With the market in disarray it was easy for me to find a Bear of the Day to pick on. I’d say about 90% of the stocks I looked at during Thursday’s trading session were down. But when I look for a Bear of the Day, I want to find a stock that may be trading too high for its current earnings picture. This way I could give somebody a warning and allow them to take a little closer look at a stock position they may not have investigated recently.
Today’s Bear of the Day is Zacks Rank #5 (Strong Sell) Briggs & Stratton (BGG - Snapshot Report). BGG is in the farming machinery industry that ranks in the bottom 12% of our Zacks Industry Rank. I’m sure you’ve seen the brand on a lawnmower or leaf blower in the past. BGG is one of the world’s largest producers of air cooled gasoline engines for outdoor power equipment. The company designs, manufactures, markets and services these products for original equipment manufacturers worldwide.
Last quarter BGG missed earnings by 6 cents, reporting 81 cents versus consensus estimates of 87 cents. This marked the third quarter in a row the company has missed. Over the last 30 days two analysts have dropped their estimates for the current year and next year, dropping consensus from $1.05 to 91 cents for this year and from $1.38 to $1.26 for next year.
The price and consensus chart shows the history of downward earnings revisions BGG has been dealing with since early 2013 when the stock was trading above $25. Since then, negative revisions have slashed these estimates in half and have put pressure on the stock price. Thursday Briggs & Stratton closed the trading day at $20.37. The stock and its earnings are cyclical in nature. The March quarter was supposed to be one of the stronger quarters for BGG. The disappointment there may translate to worse news in the coming months.

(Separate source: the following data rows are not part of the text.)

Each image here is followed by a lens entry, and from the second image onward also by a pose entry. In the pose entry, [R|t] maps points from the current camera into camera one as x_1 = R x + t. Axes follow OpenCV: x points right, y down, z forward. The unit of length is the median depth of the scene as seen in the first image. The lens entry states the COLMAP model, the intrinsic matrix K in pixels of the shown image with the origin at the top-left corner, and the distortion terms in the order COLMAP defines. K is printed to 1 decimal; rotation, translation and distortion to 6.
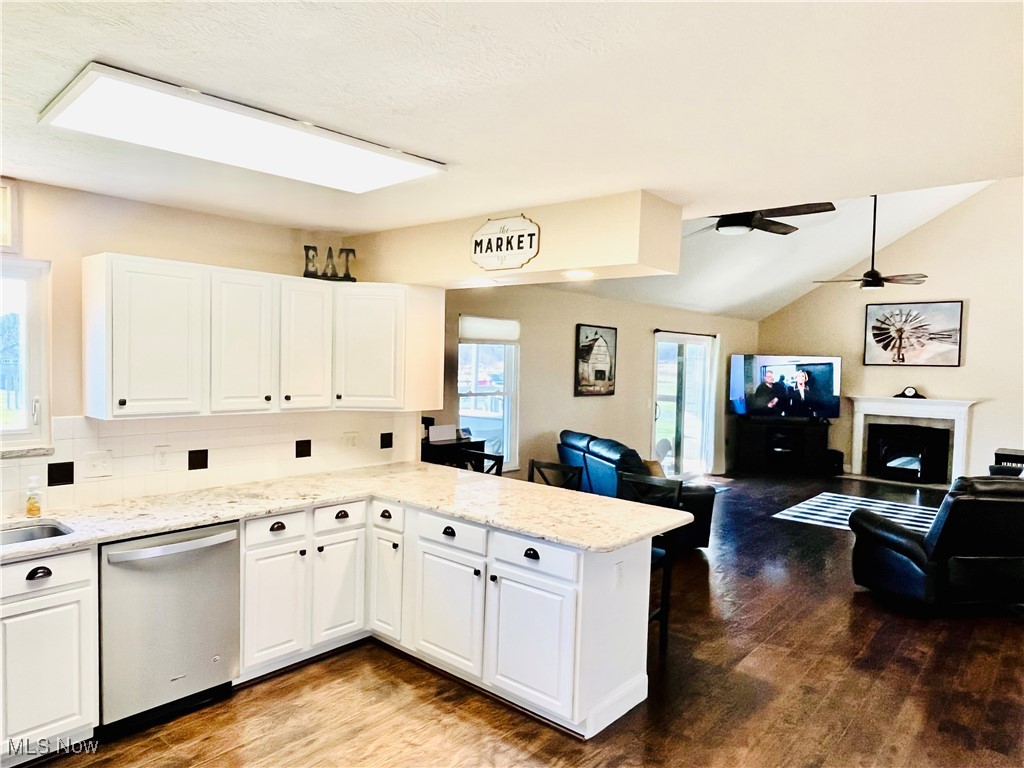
lens RADIAL K [[671.2, 0, 515.5], [0, 671.2, 392.1], [0, 0, 1]] dist [0.009637, 0.000687]
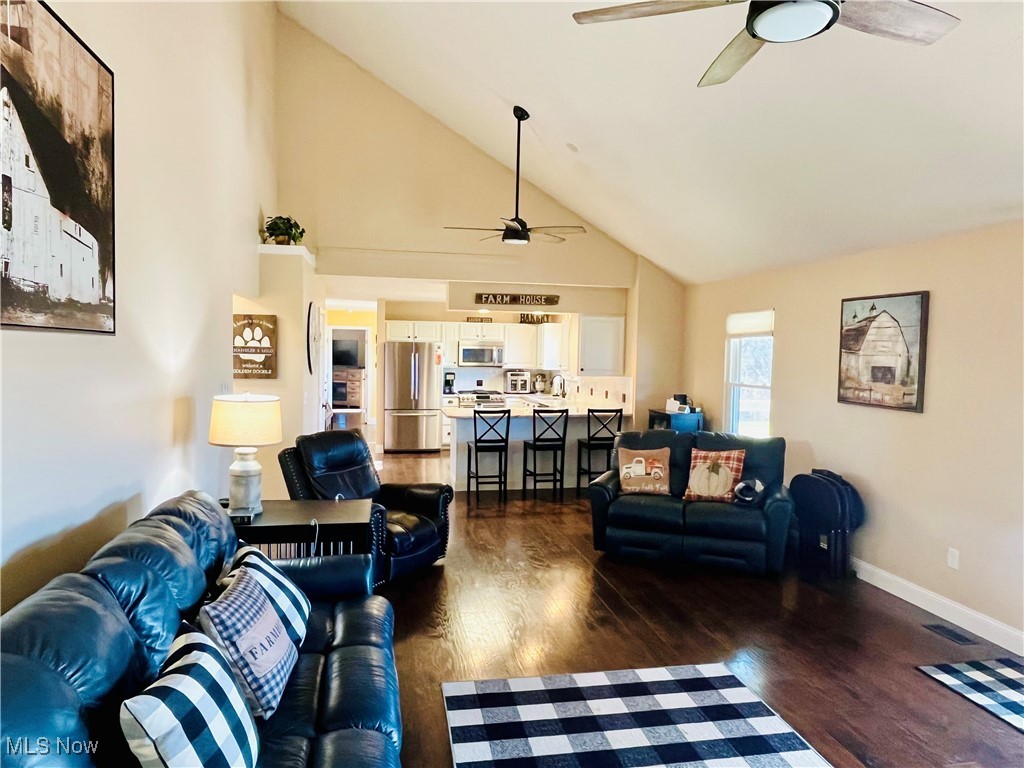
lens RADIAL K [[671.2, 0, 513.6], [0, 671.2, 389.2], [0, 0, 1]] dist [0.009637, 0.000687]
pose [[-0.633797, 0.027346, -0.773016, 0.717954], [-0.043650, 0.996518, 0.071042, -0.036134], [0.772267, 0.078768, -0.630397, 0.992702]]
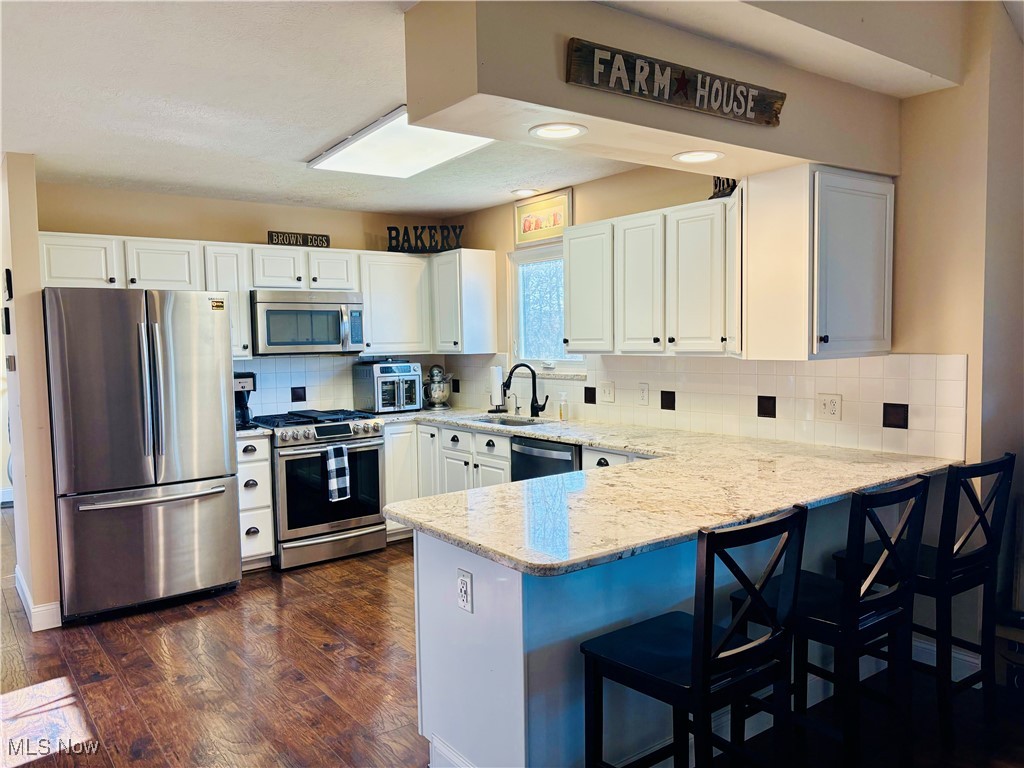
lens RADIAL K [[769.6, 0, 515.9], [0, 769.6, 386.3], [0, 0, 1]] dist [0.014319, -0.012077]
pose [[-0.237402, 0.065102, -0.969228, 0.280707], [-0.008872, 0.997565, 0.069179, -0.000846], [0.971371, 0.025022, -0.236246, 0.386985]]
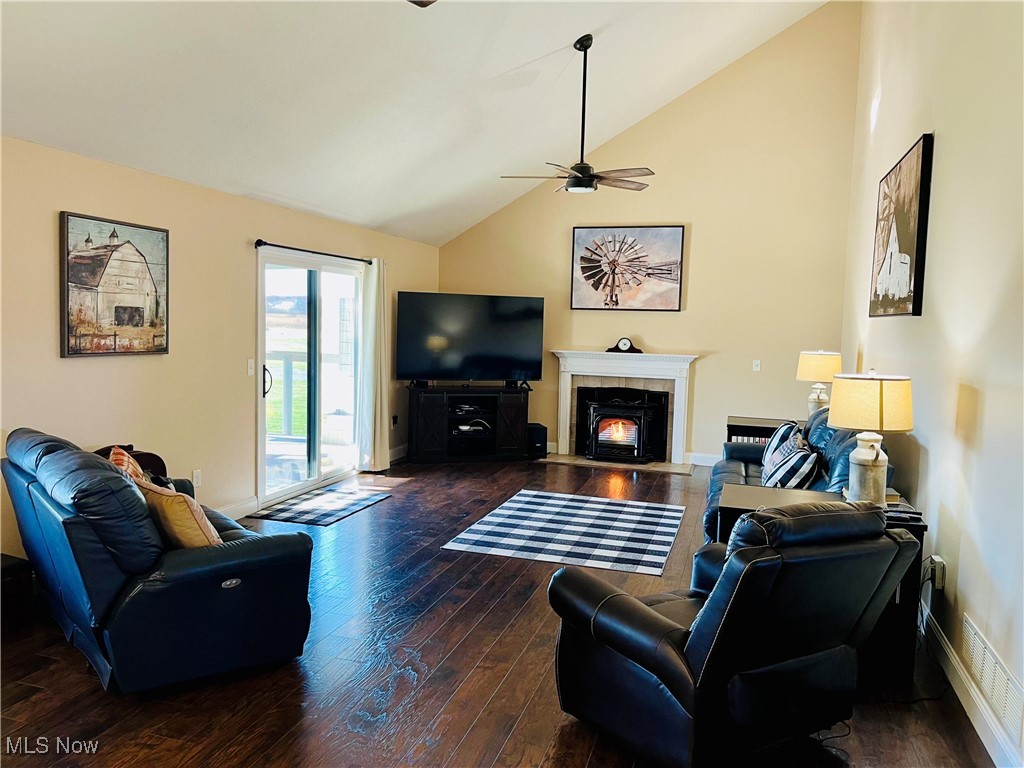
lens RADIAL K [[773.3, 0, 518.0], [0, 773.3, 388.4], [0, 0, 1]] dist [0.002642, 0.000705]
pose [[0.916550, -0.030046, 0.398789, 0.142597], [0.009485, 0.998526, 0.053434, 0.001463], [-0.399807, -0.045193, 0.915485, 0.280326]]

From a technical perspective the story is not any better. After trading near $23 the stock consolidated in a range a little wider than a dollar. As you’d expect in a range bound market the 25 day moving average offset by 5 days (25x5) was basically horizontal. This helped to confirm the range trade from mid-February to mid-April.
Since then the stock has broken down below support and finds itself firmly locked into a downtrend. The first confirmation was the break below the range bottom at $21.50. After dipping below that level, the 25x5 turned down into a negative slope while the price was stuck below it. Recently BGG tried to rally after finding a bid at the February low. The bad news came when BGG tried to break back above the bottom of the February to April range at $21.50 and failed miserably. The two big days we saw last Friday and this past Monday were erased on Tuesday and Wednesday. Today gave $20 as a last ditch effort of support. Another big day on volume and BGG could be retesting $18 in a hurry.